Bimata

Temuan Bawaslu: Lima Daerah Di Sumbar Berpotensi Dilakukan Pemungutan Suara Ulang

BIMATA.ID, Sumbar – Berdasarkan laporan melalui Sistem Pengawasan Pilkada (Siwaslu), Badan Pengawas Pemilihan Umum (Bawaslu) Republik Indonesia (RI) menemukan sebanyak lima daerah di Provinsi Sumatera Barat (Sumbar) yang berpotensi untuk dilakukan Pemungutan Suara Ulang (PSU) Pemilihan Kepala Daerah (Pilkada) Serentak 2020.

Dari laporan tersebut, lima daerah di Provinsi Sumbar yang berpotensi untuk PSU, yakni Kabupaten Agam, Kota Bukittinggi, Kota Sawahlunto, Kabupaten Pasaman, dan Kabupaten Tanah Datar.

Menurut Bawaslu RI, penyebab terjadi PSU karena terdapat pemilih yang menggunakan hak pilih orang lain, pemilih yang tidak berhak menggunakan hak pilih, dan pemilih yang menggunakan hak pilih lebih dari satu Tempat Pemungutan Suara (TPS).

“Ada pula KPPS (Kelompok Penyelenggara Pemungutan Suara) mencoblos surat suara dan KPPS membagikan surat suara kepada saksi pasangan calon untuk dicoblos,” tutur Anggota Bawaslu RI, Fritz Edward Siregar, Kamis (10/12/2020).

Selain lima daerah di Provinsi Sumbar, Bawaslu RI menyebut, sebanyak 37 daerah lain yang juga berpotensi untuk dilakukan PSU. Antara lain Kabupaten Banggai, Kabupaten Barito Selatan, Kota Binjai, Kabupaten Bungo, Kabupaten Gunung Kidul, Kabupaten Indramayu, dan Kabupaten Bolaang Mongondow Timur.

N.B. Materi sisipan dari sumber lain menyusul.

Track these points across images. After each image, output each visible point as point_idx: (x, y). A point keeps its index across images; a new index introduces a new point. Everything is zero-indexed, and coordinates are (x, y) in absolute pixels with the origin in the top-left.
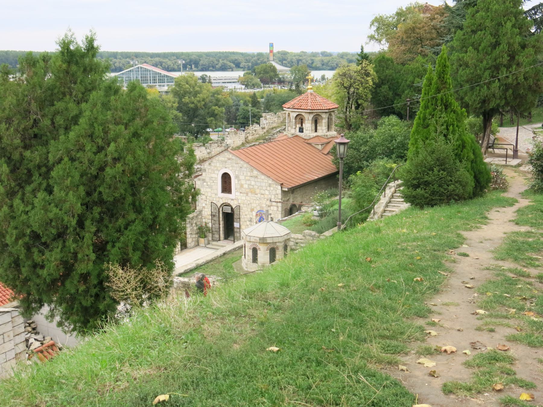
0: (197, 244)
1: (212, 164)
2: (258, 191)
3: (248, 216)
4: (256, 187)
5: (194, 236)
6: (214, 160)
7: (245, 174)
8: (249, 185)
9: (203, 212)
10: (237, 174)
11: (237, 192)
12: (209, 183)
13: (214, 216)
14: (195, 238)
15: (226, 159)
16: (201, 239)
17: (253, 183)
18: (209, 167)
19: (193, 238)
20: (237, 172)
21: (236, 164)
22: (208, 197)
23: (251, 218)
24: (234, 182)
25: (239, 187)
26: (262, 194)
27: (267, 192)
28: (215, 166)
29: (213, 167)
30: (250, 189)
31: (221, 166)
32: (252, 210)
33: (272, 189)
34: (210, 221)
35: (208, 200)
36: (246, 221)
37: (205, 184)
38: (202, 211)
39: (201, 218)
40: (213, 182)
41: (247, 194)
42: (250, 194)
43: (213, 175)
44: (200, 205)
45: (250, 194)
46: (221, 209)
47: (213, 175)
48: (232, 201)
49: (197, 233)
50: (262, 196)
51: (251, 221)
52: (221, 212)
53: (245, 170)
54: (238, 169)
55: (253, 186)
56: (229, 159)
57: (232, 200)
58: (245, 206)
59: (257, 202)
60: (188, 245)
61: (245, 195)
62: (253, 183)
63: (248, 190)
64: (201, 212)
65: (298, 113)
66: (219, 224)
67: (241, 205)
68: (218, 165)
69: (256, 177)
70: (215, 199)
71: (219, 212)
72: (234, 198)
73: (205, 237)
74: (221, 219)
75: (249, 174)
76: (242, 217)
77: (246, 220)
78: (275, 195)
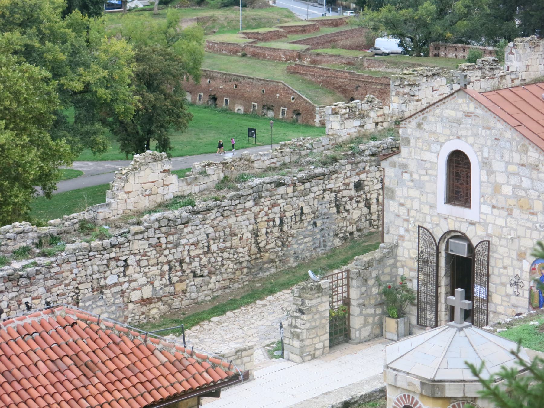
0: (378, 331)
1: (425, 126)
3: (511, 272)
4: (533, 194)
5: (371, 311)
6: (430, 116)
7: (506, 158)
8: (515, 187)
9: (400, 251)
10: (486, 155)
11: (485, 203)
12: (416, 176)
13: (426, 262)
14: (375, 315)
15: (460, 115)
16: (388, 319)
17: (526, 183)
18: (417, 134)
19: (367, 316)
20: (486, 150)
21: (484, 128)
22: (413, 213)
23: (518, 277)
25: (489, 190)
28: (432, 133)
29: (426, 135)
30: (519, 198)
31: (448, 132)
32: (521, 256)
34: (415, 274)
35: (412, 220)
36: (504, 285)
37: (406, 176)
38: (396, 246)
39: (394, 266)
40: (427, 174)
41: (510, 212)
42: (516, 212)
43: (427, 156)
44: (392, 231)
45: (516, 212)
46: (443, 247)
47: (427, 156)
48: (472, 228)
49: (381, 304)
51: (516, 285)
52: (443, 254)
53: (508, 145)
54: (489, 143)
55: (526, 190)
56: (468, 115)
57: (472, 224)
58: (503, 242)
60: (354, 334)
61: (504, 213)
62: (526, 183)
63: (512, 202)
64: (393, 248)
66: (437, 286)
67: (494, 241)
70: (428, 219)
71: (438, 252)
72: (476, 219)
73: (401, 314)
74: (442, 272)
75: (517, 158)
76: (494, 271)
77: (504, 279)
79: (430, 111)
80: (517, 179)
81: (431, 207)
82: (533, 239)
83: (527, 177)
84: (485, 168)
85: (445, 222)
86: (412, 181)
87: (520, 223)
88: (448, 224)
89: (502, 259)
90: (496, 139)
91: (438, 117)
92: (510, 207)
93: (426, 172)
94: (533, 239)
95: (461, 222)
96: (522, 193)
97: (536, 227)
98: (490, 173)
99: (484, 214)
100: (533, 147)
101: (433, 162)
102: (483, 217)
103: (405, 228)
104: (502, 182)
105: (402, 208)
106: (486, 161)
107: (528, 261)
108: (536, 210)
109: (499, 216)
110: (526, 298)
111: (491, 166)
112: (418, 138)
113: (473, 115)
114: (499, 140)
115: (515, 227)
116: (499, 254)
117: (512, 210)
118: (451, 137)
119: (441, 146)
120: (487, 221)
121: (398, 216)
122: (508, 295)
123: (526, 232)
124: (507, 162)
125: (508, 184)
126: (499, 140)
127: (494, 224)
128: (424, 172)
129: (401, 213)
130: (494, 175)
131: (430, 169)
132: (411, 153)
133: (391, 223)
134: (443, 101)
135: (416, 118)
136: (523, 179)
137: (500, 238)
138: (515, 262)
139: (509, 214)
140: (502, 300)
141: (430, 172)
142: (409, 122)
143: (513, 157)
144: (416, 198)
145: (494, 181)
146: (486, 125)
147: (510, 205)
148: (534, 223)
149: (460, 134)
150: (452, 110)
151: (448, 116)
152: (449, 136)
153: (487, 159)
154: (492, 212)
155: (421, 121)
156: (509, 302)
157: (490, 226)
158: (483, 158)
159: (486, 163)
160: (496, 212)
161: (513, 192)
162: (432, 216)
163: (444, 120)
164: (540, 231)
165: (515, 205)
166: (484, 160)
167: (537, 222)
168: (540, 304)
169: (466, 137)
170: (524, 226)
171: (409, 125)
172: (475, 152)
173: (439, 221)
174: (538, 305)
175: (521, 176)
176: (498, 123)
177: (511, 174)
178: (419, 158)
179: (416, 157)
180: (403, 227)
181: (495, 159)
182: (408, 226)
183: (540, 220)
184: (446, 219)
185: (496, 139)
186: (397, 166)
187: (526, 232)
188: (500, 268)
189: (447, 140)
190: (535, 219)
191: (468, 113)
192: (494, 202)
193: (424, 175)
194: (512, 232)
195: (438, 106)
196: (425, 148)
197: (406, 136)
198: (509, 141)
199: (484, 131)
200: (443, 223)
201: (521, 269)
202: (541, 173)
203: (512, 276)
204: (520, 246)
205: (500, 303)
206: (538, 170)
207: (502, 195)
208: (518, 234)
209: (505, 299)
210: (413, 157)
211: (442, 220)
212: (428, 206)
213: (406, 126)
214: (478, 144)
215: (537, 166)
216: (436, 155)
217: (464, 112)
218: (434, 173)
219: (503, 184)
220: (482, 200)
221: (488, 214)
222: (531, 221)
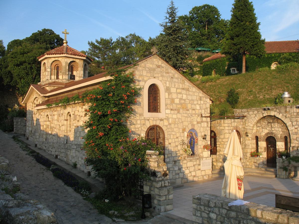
2: (189, 106)
3: (180, 139)
4: (187, 101)
7: (177, 86)
10: (168, 85)
11: (167, 109)
15: (154, 66)
17: (185, 97)
20: (168, 83)
24: (163, 96)
25: (169, 102)
26: (193, 110)
27: (198, 107)
30: (181, 104)
31: (149, 75)
32: (184, 130)
33: (202, 102)
42: (181, 111)
50: (194, 112)
53: (176, 80)
54: (169, 79)
55: (185, 100)
56: (159, 67)
57: (161, 120)
58: (176, 126)
59: (189, 119)
61: (176, 112)
63: (179, 106)
65: (71, 60)
68: (145, 73)
69: (188, 90)
78: (205, 109)
80: (182, 95)
81: (140, 115)
82: (187, 121)
84: (168, 91)
85: (148, 122)
87: (183, 115)
88: (150, 122)
89: (176, 134)
90: (172, 78)
91: (144, 67)
96: (183, 102)
98: (170, 93)
99: (167, 114)
100: (186, 81)
102: (167, 115)
104: (174, 98)
106: (168, 88)
107: (186, 132)
109: (174, 114)
111: (170, 90)
114: (173, 78)
115: (181, 118)
116: (175, 132)
117: (179, 110)
118: (151, 78)
119: (145, 82)
120: (169, 117)
125: (177, 98)
126: (173, 78)
134: (146, 60)
136: (183, 95)
138: (181, 134)
143: (179, 86)
145: (171, 98)
146: (166, 71)
148: (188, 114)
149: (155, 76)
151: (148, 67)
152: (150, 77)
153: (168, 87)
154: (171, 112)
157: (170, 119)
160: (172, 112)
161: (179, 102)
162: (140, 120)
163: (147, 69)
164: (191, 117)
169: (158, 77)
170: (184, 116)
172: (163, 84)
173: (145, 122)
175: (182, 94)
181: (172, 87)
183: (190, 113)
185: (172, 78)
188: (175, 139)
189: (148, 79)
190: (188, 112)
191: (159, 66)
192: (171, 107)
194: (180, 120)
195: (143, 62)
198: (177, 78)
199: (166, 74)
200: (147, 123)
201: (184, 137)
203: (180, 141)
204: (183, 126)
208: (182, 121)
219: (175, 98)
220: (166, 108)
222: (187, 114)
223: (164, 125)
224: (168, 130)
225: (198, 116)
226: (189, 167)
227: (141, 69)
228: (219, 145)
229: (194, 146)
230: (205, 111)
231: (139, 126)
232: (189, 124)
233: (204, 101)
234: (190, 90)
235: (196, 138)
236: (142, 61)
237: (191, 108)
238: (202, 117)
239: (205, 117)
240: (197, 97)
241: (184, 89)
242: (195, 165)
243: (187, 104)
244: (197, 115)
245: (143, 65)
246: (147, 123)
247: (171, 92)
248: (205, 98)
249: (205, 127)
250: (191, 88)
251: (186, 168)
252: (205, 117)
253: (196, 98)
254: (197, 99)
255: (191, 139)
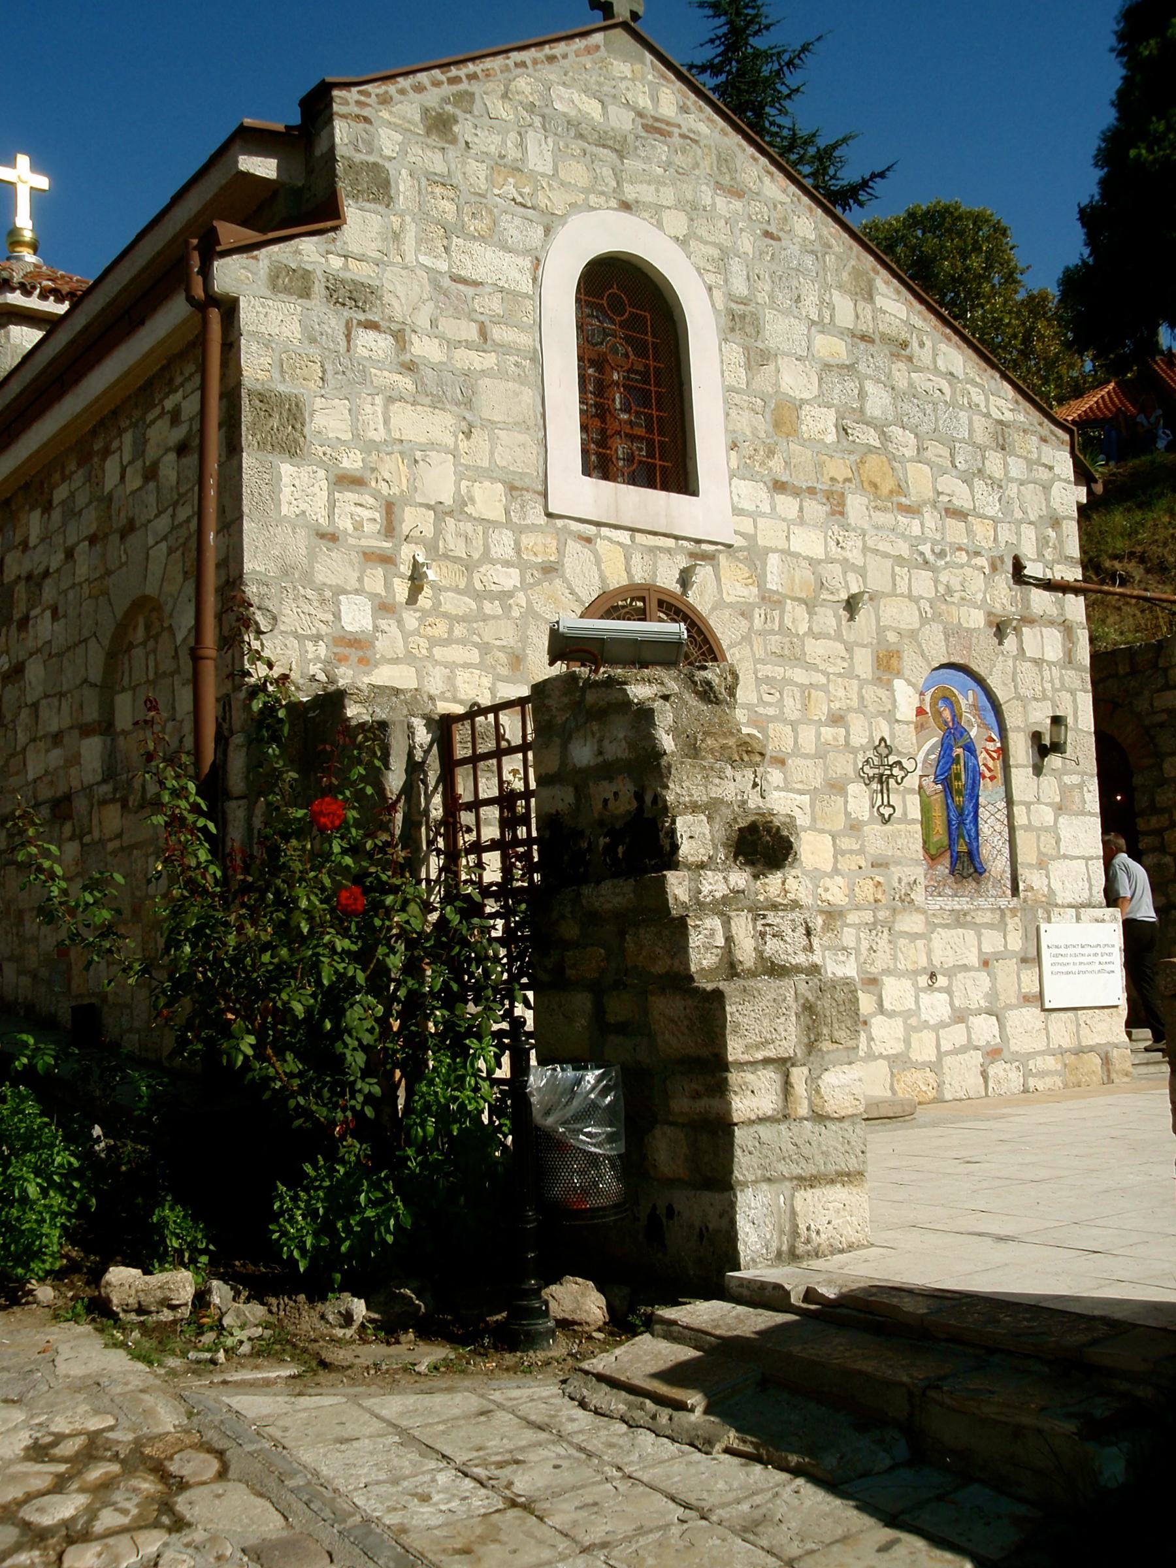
2: (919, 481)
4: (905, 441)
10: (740, 287)
12: (424, 348)
20: (737, 267)
22: (413, 519)
23: (884, 747)
28: (501, 166)
29: (477, 172)
31: (576, 173)
41: (837, 506)
42: (856, 504)
50: (955, 531)
59: (923, 583)
61: (816, 509)
63: (838, 468)
68: (539, 156)
69: (899, 348)
75: (845, 310)
79: (488, 74)
80: (852, 385)
81: (512, 488)
82: (916, 600)
83: (879, 381)
86: (410, 367)
87: (870, 543)
88: (598, 563)
90: (767, 234)
92: (838, 487)
93: (483, 333)
94: (916, 600)
95: (653, 550)
96: (871, 437)
97: (922, 554)
100: (887, 283)
101: (515, 294)
102: (746, 525)
103: (373, 596)
105: (347, 497)
108: (912, 500)
109: (801, 521)
110: (913, 821)
112: (435, 180)
113: (676, 131)
115: (859, 562)
118: (593, 200)
119: (548, 231)
121: (330, 537)
122: (854, 827)
123: (893, 575)
124: (813, 322)
127: (787, 553)
128: (470, 332)
129: (345, 524)
130: (772, 367)
131: (498, 320)
132: (396, 236)
133: (286, 572)
135: (419, 88)
136: (870, 386)
137: (810, 605)
138: (871, 692)
139: (833, 513)
140: (838, 853)
141: (498, 333)
142: (385, 100)
144: (433, 445)
147: (832, 479)
149: (630, 192)
150: (586, 91)
151: (573, 113)
153: (744, 302)
155: (449, 108)
156: (861, 852)
157: (773, 560)
158: (731, 297)
159: (743, 317)
160: (787, 505)
162: (519, 530)
165: (848, 480)
166: (734, 306)
167: (922, 539)
168: (950, 834)
169: (658, 209)
170: (886, 555)
171: (385, 114)
173: (560, 551)
174: (946, 842)
176: (767, 180)
177: (827, 367)
178: (443, 266)
179: (423, 259)
180: (357, 592)
182: (388, 585)
184: (588, 540)
185: (767, 234)
186: (318, 289)
187: (893, 575)
191: (657, 120)
192: (776, 464)
193: (469, 346)
195: (523, 64)
196: (473, 226)
197: (371, 159)
199: (721, 202)
200: (576, 558)
202: (918, 370)
204: (881, 630)
205: (828, 868)
206: (910, 359)
207: (804, 443)
209: (846, 843)
210: (410, 258)
211: (573, 546)
212: (499, 487)
213: (365, 112)
214: (706, 243)
215: (905, 345)
216: (527, 263)
217: (640, 114)
218: (524, 340)
221: (763, 515)
223: (720, 605)
224: (757, 642)
225: (994, 568)
226: (950, 973)
227: (501, 110)
228: (1159, 832)
229: (976, 806)
230: (1043, 542)
231: (509, 579)
232: (924, 620)
233: (1030, 463)
234: (923, 356)
235: (991, 746)
236: (516, 56)
237: (931, 495)
238: (1018, 574)
239: (1049, 585)
240: (979, 422)
241: (872, 341)
242: (998, 956)
243: (903, 460)
244: (982, 561)
245: (523, 84)
246: (576, 558)
247: (772, 344)
248: (1035, 439)
249: (1051, 664)
250: (928, 344)
251: (923, 980)
252: (1049, 585)
253: (971, 431)
254: (981, 438)
255: (946, 747)
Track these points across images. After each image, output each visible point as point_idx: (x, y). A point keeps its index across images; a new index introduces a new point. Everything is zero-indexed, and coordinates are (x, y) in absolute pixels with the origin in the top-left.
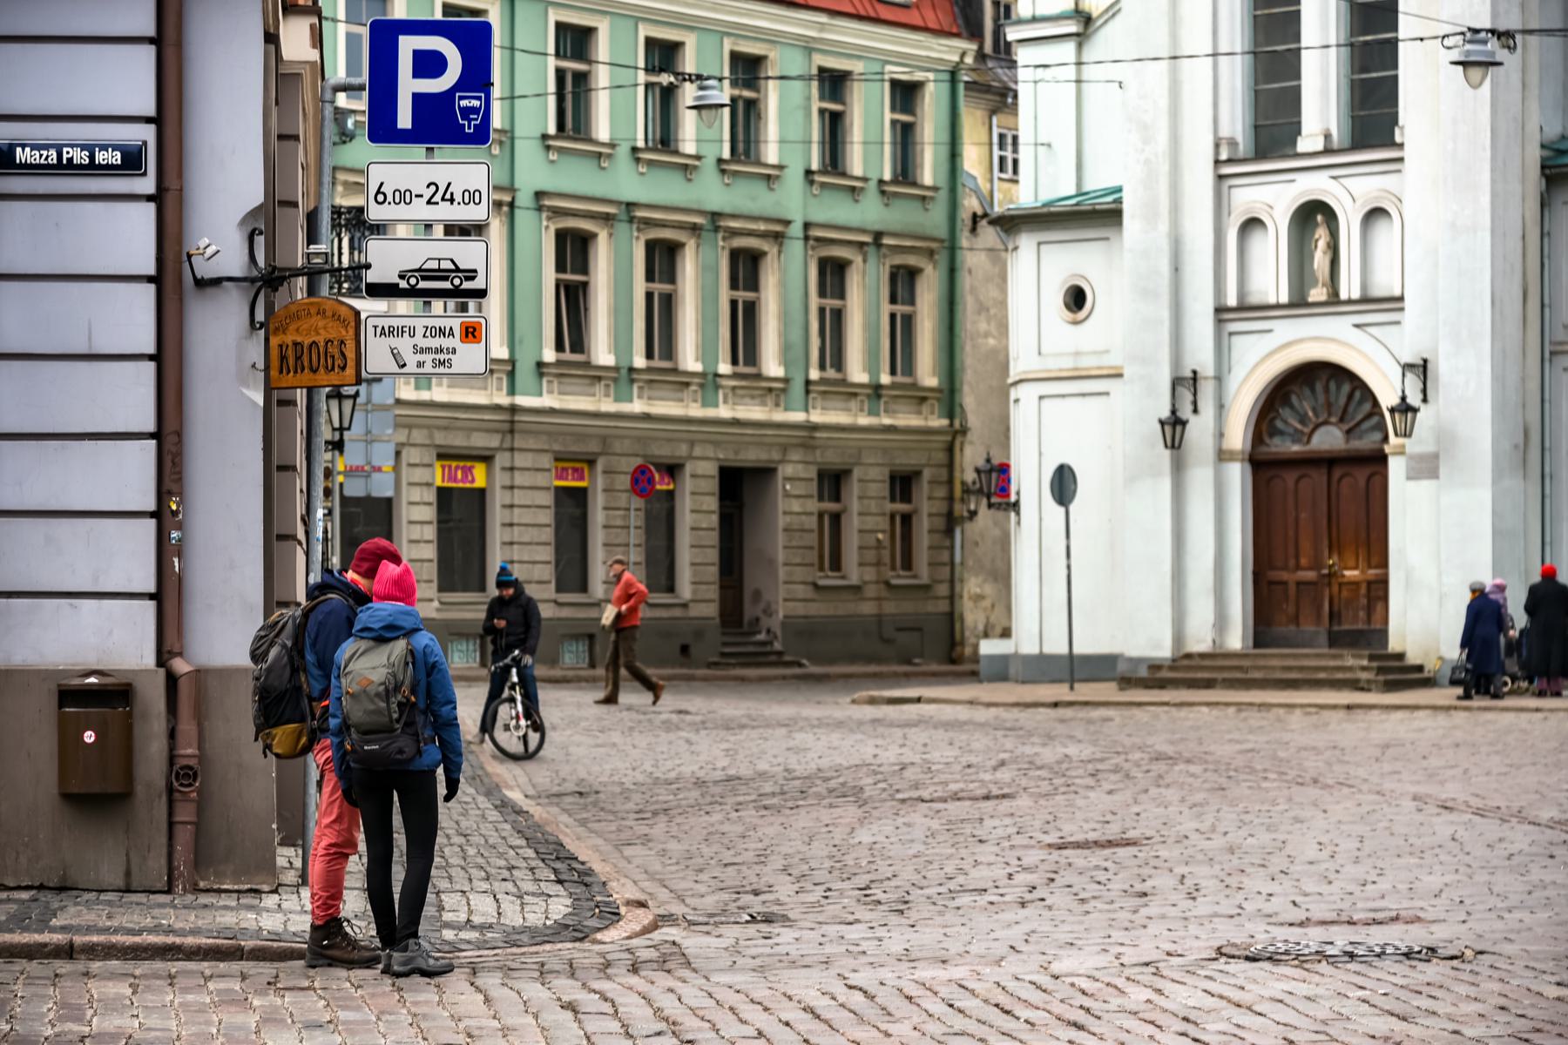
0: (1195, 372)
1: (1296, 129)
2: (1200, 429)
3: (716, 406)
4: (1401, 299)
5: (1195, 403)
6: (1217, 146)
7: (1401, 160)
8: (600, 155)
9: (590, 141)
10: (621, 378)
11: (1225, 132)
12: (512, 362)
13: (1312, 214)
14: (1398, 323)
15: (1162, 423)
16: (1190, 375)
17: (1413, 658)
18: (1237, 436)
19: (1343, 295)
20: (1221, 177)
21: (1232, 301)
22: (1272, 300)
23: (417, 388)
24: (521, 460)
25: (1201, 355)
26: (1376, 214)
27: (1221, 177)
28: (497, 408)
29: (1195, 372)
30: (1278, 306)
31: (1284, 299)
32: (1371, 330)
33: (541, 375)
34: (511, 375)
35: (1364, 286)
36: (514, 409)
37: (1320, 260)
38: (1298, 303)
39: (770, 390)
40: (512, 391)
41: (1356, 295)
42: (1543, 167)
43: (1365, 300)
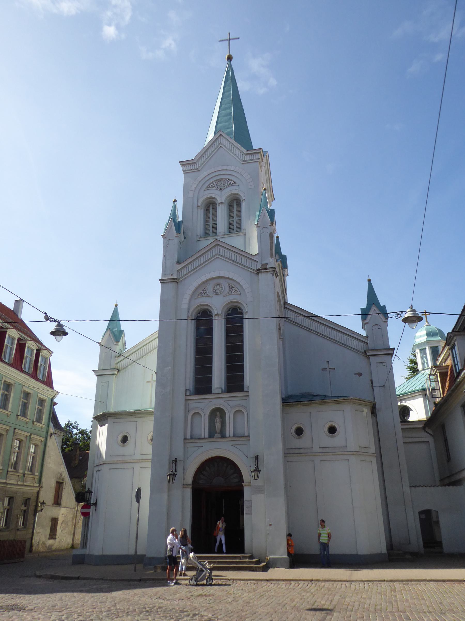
0: (176, 459)
5: (176, 469)
7: (249, 396)
11: (188, 388)
16: (175, 460)
18: (189, 479)
19: (228, 435)
20: (186, 400)
21: (189, 437)
22: (203, 436)
25: (179, 453)
27: (186, 400)
30: (205, 438)
32: (238, 446)
37: (218, 425)
41: (229, 436)
43: (235, 436)
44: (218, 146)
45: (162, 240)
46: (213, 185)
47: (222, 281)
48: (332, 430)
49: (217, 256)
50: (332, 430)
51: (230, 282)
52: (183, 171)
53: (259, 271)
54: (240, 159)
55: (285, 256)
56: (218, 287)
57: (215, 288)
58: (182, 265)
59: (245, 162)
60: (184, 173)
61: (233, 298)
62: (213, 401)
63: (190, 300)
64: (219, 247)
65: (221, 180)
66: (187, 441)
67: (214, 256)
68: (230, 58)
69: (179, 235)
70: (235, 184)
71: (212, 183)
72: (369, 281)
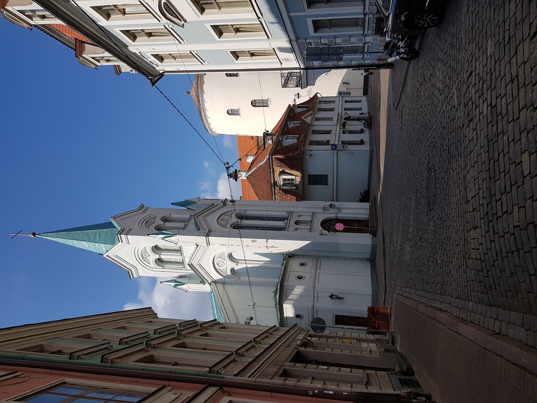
44: (116, 257)
46: (146, 260)
65: (142, 256)
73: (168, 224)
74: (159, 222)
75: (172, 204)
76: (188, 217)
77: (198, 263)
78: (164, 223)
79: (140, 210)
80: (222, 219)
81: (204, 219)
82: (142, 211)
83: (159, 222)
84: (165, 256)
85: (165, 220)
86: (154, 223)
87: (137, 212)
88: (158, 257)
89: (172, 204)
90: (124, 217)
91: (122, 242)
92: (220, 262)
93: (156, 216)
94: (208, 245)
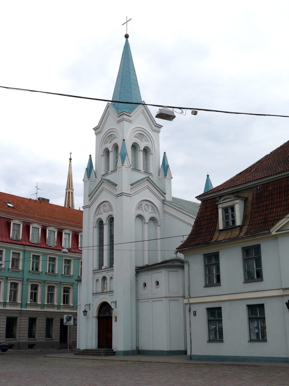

Lalu, Kabupaten Labuhanbatu Utara, Kabupaten Malang, Kabupaten Tolitoli, Kabupaten Kapuas Hulu, Kota Jambi, Kota Kotamobagu, Kota Makassar, Kota Palangkaraya, Kabupaten Kutai Timur, Kabupaten Melawi, Kabupaten Minahasa Utara, dan Kabupaten Musi Rawas Utara.

Kemudian, Kabupaten Nabire, Kabupaten Pangkajene dan Kepulauan, Kabupaten Parigi Moutong, Kabupaten Seram Bagian Timur, Kota Sungai Penuh, dan Kota Tangerang Selatan.

Terkait aturan hukum, Bawaslu RI menjelaskan, pengaturan soal PSU sudah tercantum dalam Pasal 112 Undang-Undang (UU) Nomor 10 Tahun 2016 Tentang Pemilihan Gubernur, Bupati, dan Wali Kota.

“Ini kami katakan, bahwa UU telah menjelaskan batasan-batasan PSU dapat dilakukan,” ucap Fritz.

Pasal itu menyatakan, bahwa PSU dapat dilakukan karena ada pembukaan kotak suara atau bekas pemungutan dan penghitungan suara tidak dilakukan menurut tata cara yang ditetapkan dalam perundang-undangan. Kemudian Petugas KPPS meminta pemilih memberikan tanda khusus, menandatangani atau menuliskan nama atau alamat pada surat suara yang sudah digunakan.

Selanjutnya, Petugas KPPS merusak lebih dari satu surat suara yang sudah digunakan oleh pemilih, sehingga surat suara tersebut menjadi tidak sah, dan/atau lebih dari seorang pemilih yang memberikan hak pilihnya lebih dari satu kali pada TPS yang sama atau berbeda dan/atau lebih dari seorang pemilih yang tidak terdaftar sebagai pemilih mendapat kesempatan memberikan suara di TPS.